# Deleting prefetch folder



## DrTeeth (Oct 2, 2004)

As part of some troubleshooting...I deleted my prefetch folder. It gets rid of corruption and resets the system. [OT-You'd be amazed on how many XP systems it has failed to work slowing the system down - if on XP check out your own folder and the file dates there]. Anyway, this is a win7 system and does not exactly related to my prefetch issues.

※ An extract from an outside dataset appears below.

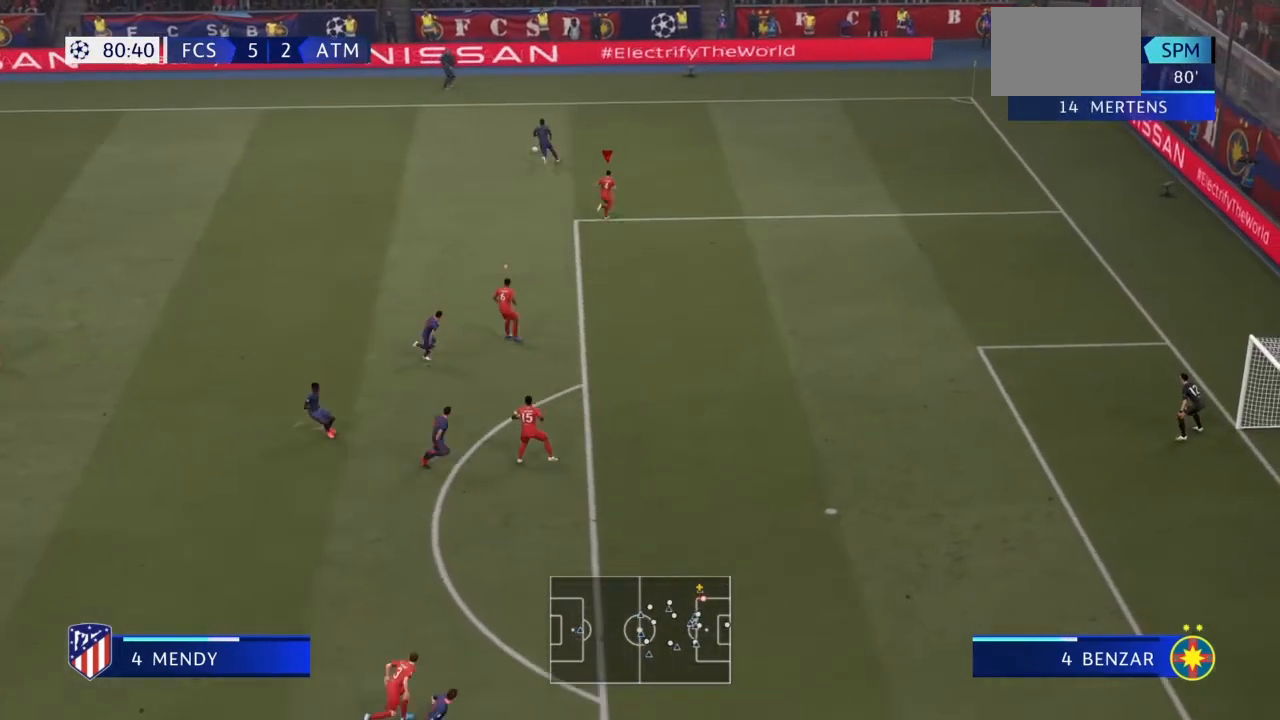
{"buttons": ["CROSS"], "left_stick": "left", "right_stick": "center", "events": [[201, "SQUARE", "down"], [401, "left_stick", "left"], [501, "SQUARE", "up"]]}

As will all system folders, the prefetch one is recreated, but I am puzzled why this should trigger a reauthentication request.Any ideas?

DrT


----------



## jcgriff2 (Sep 30, 2007)

Any app that you or the system runs will appear in \windows\prefetch

In Vista & Windows 7, prefetch = SuperFetch


----------



## DrTeeth (Oct 2, 2004)

"Any app that you or the system runs will appear in \windows\prefetch" does not seem to answer the question "why does deleting the prefetch folder trigger a reactivation request".

The prefetch folder exists on every win 7 system and it is that OS about which I asked.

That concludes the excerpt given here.